• _TASK BRIEF_: Extend the passage on the COVID-19 crowdfunding initiative below, picking up after its final sentence.

• _EXERCISE PASSAGE_:
-------
The COVID-19 crowdfunding initiative differs from standard crowdfunding initiatives in that it does not involve intermediary platforms such as GoFundMe, KickStarter, Crowdcube, and the like. Thus, it avoided being subject to transaction fees and costs charged by intermediary platforms, thus could be viewed as a form of disintermediated crowdfunding. Furthermore, the initiative has a global reach attracting funding from not only the multitude of individuals as is the usual case with most crowdfunding initiatives, but from also big business and organisations such Google, Facebook, FIFA, among others. This is indeed different from crowdfunding defined as “drawing on relatively small contributions from a relatively large number of individuals using the internet”. One would appropriately call it mega-crowdfunding, meaning, sourcing of funds from multitudes of individuals as well as big and small business and organisations.
-------
• _EXTRACTED RECORDS_:
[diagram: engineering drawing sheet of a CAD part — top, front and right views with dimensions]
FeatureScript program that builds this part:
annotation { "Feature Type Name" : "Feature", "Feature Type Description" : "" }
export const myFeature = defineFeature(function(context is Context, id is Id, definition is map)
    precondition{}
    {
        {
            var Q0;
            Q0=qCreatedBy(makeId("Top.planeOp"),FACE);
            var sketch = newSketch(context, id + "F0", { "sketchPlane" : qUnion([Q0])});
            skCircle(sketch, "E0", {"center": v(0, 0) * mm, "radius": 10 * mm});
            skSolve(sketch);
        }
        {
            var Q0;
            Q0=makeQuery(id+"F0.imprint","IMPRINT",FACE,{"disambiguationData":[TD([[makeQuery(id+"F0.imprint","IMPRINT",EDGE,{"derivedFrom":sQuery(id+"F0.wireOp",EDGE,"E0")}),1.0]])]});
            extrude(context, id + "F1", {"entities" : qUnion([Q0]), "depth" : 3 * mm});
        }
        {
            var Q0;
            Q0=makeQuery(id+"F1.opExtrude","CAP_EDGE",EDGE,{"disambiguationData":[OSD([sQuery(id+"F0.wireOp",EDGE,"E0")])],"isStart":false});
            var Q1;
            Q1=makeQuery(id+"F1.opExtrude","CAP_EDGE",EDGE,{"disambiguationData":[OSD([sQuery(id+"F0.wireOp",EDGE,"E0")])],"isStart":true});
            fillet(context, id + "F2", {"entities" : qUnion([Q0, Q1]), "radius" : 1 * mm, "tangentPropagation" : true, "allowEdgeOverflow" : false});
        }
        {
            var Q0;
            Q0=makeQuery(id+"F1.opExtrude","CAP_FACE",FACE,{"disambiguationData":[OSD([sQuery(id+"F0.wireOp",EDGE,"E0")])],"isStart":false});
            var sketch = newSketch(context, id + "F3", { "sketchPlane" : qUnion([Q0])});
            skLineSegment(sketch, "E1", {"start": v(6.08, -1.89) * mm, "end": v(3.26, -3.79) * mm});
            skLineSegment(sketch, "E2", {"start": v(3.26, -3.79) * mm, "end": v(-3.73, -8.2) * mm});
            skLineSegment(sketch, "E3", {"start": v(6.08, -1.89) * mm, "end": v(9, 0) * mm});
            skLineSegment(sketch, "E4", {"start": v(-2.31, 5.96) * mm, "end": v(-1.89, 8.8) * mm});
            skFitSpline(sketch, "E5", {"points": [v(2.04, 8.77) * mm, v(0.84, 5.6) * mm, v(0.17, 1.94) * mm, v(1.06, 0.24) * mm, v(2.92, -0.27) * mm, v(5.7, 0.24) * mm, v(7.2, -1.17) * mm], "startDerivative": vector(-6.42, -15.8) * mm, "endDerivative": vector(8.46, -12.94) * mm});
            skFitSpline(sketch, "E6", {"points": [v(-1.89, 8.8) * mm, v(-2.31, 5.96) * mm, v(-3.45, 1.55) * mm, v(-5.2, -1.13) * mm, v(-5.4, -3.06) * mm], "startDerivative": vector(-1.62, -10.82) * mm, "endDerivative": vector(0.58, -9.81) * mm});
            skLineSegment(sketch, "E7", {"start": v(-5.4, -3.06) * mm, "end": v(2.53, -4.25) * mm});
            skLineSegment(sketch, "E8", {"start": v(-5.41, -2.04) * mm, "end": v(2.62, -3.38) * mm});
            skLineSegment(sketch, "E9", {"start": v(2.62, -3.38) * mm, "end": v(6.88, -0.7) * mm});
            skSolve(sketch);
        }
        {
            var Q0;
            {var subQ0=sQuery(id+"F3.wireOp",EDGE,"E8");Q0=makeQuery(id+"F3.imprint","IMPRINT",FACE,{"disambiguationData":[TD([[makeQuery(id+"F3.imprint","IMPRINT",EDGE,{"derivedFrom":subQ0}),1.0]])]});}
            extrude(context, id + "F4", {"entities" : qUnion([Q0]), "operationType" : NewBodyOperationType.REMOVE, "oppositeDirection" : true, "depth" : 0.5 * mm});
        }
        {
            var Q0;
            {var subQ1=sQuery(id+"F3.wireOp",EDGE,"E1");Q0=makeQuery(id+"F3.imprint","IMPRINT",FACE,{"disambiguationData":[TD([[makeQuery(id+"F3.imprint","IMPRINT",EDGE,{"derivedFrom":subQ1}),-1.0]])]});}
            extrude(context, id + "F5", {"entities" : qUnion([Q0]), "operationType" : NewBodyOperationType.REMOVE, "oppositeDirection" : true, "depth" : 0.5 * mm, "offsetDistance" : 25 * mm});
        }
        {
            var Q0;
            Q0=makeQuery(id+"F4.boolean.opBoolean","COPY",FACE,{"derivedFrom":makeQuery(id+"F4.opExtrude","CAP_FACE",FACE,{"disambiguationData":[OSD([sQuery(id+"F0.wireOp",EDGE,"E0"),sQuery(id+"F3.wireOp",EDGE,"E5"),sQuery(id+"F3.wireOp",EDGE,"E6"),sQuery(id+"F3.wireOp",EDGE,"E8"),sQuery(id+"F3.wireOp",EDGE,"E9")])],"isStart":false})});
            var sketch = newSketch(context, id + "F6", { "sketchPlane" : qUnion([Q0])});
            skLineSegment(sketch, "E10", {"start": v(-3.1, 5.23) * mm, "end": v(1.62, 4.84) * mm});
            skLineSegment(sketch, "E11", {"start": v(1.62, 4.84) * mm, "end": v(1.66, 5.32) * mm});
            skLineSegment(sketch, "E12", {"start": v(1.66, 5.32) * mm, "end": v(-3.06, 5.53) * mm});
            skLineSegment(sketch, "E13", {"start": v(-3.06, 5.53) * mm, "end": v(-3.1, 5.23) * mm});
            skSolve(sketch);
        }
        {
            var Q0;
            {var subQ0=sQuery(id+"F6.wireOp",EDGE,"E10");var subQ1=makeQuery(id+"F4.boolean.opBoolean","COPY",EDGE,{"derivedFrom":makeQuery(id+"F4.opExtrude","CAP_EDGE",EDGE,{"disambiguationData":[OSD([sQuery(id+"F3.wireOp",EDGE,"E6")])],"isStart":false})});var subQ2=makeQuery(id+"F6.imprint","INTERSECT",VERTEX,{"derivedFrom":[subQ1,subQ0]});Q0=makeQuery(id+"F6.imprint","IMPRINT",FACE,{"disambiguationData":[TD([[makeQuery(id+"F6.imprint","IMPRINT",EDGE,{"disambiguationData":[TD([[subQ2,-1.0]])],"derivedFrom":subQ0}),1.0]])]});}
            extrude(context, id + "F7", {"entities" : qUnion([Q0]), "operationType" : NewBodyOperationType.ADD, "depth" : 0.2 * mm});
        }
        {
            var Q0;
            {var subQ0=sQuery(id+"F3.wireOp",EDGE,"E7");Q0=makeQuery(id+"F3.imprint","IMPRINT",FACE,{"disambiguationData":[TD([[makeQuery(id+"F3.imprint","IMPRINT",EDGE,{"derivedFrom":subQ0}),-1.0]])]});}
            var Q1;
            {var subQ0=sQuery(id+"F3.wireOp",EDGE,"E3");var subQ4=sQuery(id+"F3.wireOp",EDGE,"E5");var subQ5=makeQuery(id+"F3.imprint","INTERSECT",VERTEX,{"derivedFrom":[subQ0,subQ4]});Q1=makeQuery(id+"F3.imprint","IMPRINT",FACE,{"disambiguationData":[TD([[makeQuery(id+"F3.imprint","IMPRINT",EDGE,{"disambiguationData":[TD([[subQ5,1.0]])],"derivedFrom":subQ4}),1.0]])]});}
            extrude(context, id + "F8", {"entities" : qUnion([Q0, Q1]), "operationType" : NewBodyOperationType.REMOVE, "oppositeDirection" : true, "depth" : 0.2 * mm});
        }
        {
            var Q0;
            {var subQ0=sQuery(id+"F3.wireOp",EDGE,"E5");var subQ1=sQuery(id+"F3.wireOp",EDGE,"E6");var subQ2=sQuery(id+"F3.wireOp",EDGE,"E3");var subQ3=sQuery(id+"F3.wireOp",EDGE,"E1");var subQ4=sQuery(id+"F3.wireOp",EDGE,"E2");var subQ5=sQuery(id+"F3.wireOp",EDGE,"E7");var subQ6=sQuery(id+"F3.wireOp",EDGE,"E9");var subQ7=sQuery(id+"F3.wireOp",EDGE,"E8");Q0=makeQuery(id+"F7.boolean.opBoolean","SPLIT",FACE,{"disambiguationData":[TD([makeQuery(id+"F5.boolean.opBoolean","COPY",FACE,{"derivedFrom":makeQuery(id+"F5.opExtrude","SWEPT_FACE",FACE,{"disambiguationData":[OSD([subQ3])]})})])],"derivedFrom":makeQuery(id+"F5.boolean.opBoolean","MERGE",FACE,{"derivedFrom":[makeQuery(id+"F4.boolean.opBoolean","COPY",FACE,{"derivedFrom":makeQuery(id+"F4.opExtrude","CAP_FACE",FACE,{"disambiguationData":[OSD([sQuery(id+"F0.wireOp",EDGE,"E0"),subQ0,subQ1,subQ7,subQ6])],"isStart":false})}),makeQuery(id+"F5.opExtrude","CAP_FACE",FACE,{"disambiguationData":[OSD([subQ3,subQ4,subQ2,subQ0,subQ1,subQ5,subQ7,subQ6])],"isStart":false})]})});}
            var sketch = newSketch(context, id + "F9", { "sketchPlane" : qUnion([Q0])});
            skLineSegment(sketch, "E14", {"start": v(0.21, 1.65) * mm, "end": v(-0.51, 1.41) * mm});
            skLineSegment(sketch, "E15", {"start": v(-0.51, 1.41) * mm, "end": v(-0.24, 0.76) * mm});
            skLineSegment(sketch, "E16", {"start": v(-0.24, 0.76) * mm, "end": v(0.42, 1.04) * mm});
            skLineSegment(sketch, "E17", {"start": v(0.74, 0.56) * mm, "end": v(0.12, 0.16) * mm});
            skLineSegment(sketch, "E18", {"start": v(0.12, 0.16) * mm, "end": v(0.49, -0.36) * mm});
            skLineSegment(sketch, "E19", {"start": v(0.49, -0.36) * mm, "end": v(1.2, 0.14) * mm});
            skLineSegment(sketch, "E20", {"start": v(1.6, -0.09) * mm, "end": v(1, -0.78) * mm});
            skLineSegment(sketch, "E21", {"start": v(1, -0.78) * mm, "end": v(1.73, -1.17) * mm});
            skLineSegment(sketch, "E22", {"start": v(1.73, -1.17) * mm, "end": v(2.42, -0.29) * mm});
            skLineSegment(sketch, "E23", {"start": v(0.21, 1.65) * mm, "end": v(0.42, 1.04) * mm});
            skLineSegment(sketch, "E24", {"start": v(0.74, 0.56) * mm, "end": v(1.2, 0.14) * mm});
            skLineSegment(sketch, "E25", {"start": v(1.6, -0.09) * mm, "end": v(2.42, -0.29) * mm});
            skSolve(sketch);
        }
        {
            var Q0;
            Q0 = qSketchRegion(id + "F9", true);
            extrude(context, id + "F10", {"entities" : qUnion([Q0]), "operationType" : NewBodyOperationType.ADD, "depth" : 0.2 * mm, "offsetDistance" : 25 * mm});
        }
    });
-------
• _ANSWER_:
Going forward, the lessons learnt from COVID-19 crowdfunding will come in handy if the vaccine for the coronavirus is found. In order to facilitate the accessibility of the vaccine to poor and fragile countries, WHO might well be advised to contemplate a COVID-19 vaccine mega-crowdfunding to fund mass vaccination of people in these countries. Similarly, the International Finance Facility for Immunisation (IFFIm), which already has experience in issuing vaccine bonds on behalf of Gavi, a public-private global health partnership, to fund immunisation in low-income countries, would complement the funding efforts of WHO. While at present IFFIm’s vaccine bonds are issued in capital markets and underwritten by long-term, irrevocable and legally binding pledges from ten sovereign rich governments, in the case of complementing WHO’s crowdfunding, it could issue COVID-19 vaccine bonds that would be subscribed by the general public, private companies, organisations and governments to finance a vaccination programme in poor and fragile countries.
The morality
of health crowdfunding is that it democratises the funding of health to save
lives, especially during unforeseen epidemics or pandemics. However, when
crowdfunding is undertaken by national governments, it unintentionally leads
them to shirk their responsibility of providing adequate healthcare coverage to
all citizens. In other words, health
crowdfunding undertaken by governments runs the risk of being used for narrow political
projects.
[i] Madsbjerg, S. and Keohane, G. (2016). The Innovative Finance Revolution: Private Capital for the Public Good. Foreign Affairs, The Rockefeller Foundation Special Issue.
[ii] Mollick, E. (2014). The dynamics of crowdfunding: An exploratory study. Journal of Business Venture, Vol. 19 (1): pp. 1-16.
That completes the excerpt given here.